Aiming for academic success

Most schools spend the kindergarten year working on basics, such as phonics and writing as well as number and color recognition and simple patterns. Plan to start introducing these concepts to your child one year to six months before she starts school. Kids who feel like the cirriculum is familiar will learn new concepts faster.

Don't be worried if you don't have a background in teaching. Kids learn by having fun, so try to work mini-lessons into your everday life. Point out the letters that make up your child's name on street signs, and let him push the buttons in an elevator to work on number recognition. You can also make simple labels for familiar objects in his room, and ask him to identify the color of the clothes he is wearing. You can help your future kindergartener with fine motor development by encouraging coloring and tracing letters.

Get bitten by the reading bug

The most effective way to get kids excited about learning is to get them excited about reading. If you aren't already reading daily with your child, make an effort now to carve out some cuddle time with a picture book each day.

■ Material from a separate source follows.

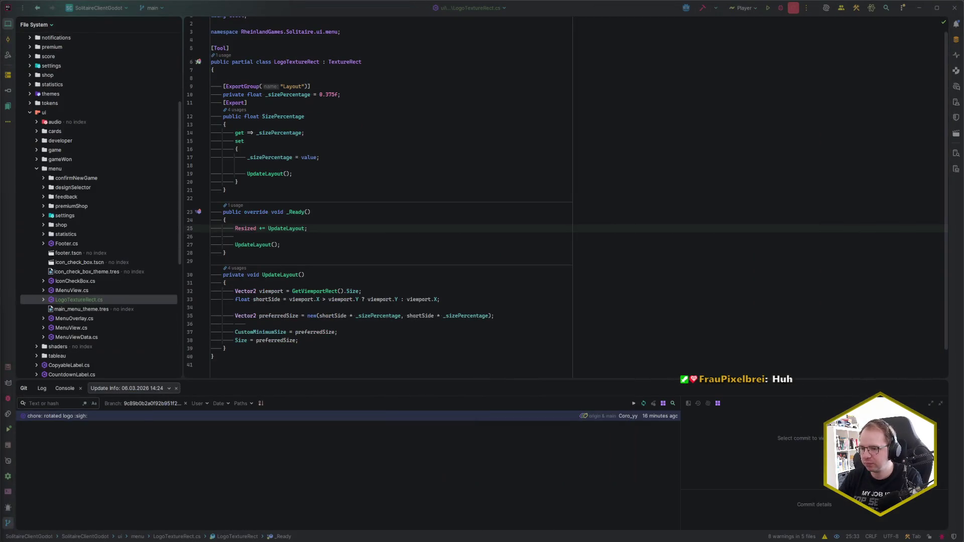
pyautogui.press('alt+Tab')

If you have a reluctant little reader, find picture-only books and let her "read the pictures" to tell you the story. You can also find books that include her name, or read books that feature a favorite television or movie characters. Kids also enjoy reading more when they are able to pick their books themselves, so trek on down to your local library and let your budding reader make a few selections of her own.

Books can be helpful in easing fears about starting school. There are many great books available that address fears about starting school. Check out "Lllama, Llama Misses Momma" by Anna Dewdney, "Jake Starts School" by Michael Wright, and "Pete the Cat: Rocking in My School Shoes" by James Dean to get the conversation started.

Get familiar with the school

Right before school starts, make a point to tour the school your child will be attending. Let him see the lunchroom, gym and library, and schedule a time to meet with his new teacher, if possible. This short family field trip will work wonders when it comes time to leave mom and dad on the first day of school.

Be positive when talking about school with your child. Kids should be excited to start school. If you feel anxious or worried for your child, she will pick up on your insecurities. Even though it will be hard for mom and dad to let go, realize that this important milestone is a chance for new growth for everyone involved.